Find the line with "Febbraio 2020" in the entries below. Repeat it, every following line, and the line with "internes de l’Algérie", exactly and with nothing added.

Stored data entries =>
- - - -

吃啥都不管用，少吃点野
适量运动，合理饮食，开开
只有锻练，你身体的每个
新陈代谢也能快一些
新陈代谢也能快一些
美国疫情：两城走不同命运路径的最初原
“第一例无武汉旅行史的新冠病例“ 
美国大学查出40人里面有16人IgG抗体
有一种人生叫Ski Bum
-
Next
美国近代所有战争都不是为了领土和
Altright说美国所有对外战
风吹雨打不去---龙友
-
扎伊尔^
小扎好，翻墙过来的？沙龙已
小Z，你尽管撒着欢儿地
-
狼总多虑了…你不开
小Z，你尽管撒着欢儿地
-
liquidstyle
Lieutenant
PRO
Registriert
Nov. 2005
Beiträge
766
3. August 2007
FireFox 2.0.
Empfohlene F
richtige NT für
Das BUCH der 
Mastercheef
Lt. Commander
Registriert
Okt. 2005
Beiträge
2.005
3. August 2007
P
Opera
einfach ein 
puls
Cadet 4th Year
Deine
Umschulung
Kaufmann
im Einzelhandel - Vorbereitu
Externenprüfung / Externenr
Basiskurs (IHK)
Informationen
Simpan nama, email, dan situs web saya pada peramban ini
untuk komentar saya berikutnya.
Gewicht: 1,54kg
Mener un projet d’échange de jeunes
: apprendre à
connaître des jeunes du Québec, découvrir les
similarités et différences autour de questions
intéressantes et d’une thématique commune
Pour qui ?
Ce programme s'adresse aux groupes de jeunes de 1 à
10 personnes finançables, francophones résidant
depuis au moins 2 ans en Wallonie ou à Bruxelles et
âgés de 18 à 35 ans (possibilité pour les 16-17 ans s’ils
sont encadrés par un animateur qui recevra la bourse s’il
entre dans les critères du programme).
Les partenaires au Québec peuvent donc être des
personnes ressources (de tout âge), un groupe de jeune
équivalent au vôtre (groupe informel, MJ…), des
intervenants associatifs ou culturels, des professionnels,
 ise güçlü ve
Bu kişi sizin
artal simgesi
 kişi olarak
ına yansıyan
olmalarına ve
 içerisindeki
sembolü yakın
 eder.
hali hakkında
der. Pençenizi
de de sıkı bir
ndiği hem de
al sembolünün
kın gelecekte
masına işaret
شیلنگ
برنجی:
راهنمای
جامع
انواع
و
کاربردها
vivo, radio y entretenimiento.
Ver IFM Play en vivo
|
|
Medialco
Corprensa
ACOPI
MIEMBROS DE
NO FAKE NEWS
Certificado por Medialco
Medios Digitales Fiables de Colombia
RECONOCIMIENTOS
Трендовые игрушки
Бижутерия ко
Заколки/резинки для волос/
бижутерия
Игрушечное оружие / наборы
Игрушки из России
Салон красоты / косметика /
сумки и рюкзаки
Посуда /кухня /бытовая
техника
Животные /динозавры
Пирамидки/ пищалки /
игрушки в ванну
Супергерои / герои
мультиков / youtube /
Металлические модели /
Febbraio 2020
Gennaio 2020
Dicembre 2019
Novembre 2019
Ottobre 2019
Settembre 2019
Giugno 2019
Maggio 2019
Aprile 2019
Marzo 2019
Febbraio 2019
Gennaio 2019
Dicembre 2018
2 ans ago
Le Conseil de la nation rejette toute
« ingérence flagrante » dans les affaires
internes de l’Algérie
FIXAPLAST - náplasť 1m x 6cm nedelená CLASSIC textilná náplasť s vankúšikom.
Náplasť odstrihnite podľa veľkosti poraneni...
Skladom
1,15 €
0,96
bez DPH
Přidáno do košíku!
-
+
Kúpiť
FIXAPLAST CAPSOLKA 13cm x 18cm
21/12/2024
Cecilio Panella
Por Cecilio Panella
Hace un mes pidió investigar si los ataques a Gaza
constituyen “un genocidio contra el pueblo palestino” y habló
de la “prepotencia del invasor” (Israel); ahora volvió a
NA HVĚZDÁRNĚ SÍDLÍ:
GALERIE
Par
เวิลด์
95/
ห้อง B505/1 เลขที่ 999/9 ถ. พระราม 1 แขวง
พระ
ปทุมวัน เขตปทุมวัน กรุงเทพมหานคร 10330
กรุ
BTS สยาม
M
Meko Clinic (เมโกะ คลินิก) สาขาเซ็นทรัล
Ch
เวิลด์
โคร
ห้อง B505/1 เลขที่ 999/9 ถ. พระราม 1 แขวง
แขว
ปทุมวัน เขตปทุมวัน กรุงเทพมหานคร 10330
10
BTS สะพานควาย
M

- - - -

RESULT OF THE TASK =>
Febbraio 2020
Gennaio 2020
Dicembre 2019
Novembre 2019
Ottobre 2019
Settembre 2019
Giugno 2019
Maggio 2019
Aprile 2019
Marzo 2019
Febbraio 2019
Gennaio 2019
Dicembre 2018
2 ans ago
Le Conseil de la nation rejette toute
« ingérence flagrante » dans les affaires
internes de l’Algérie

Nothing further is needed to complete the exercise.